━━━━━ Data for the task

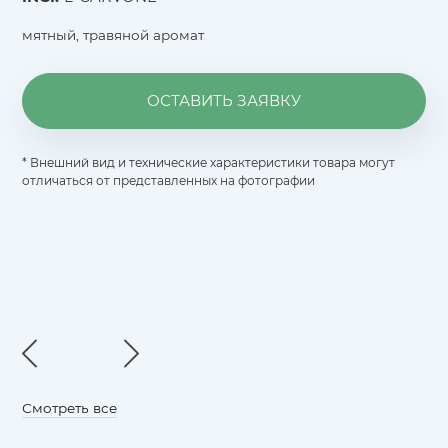
мятный, травяной аромат
ОСТАВИТЬ ЗАЯВКУ
* Внешний вид и технические характеристики товара могут
отличаться от представленных на фотографии
Смотреть все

━━━━━━━━━━

◆ What to work on:
From the first line to the last, repeat the entries exactly and leave out the pictures.

◆ Solution:
мятный, травяной аромат
ОСТАВИТЬ ЗАЯВКУ
* Внешний вид и технические характеристики товара могут
отличаться от представленных на фотографии
Смотреть все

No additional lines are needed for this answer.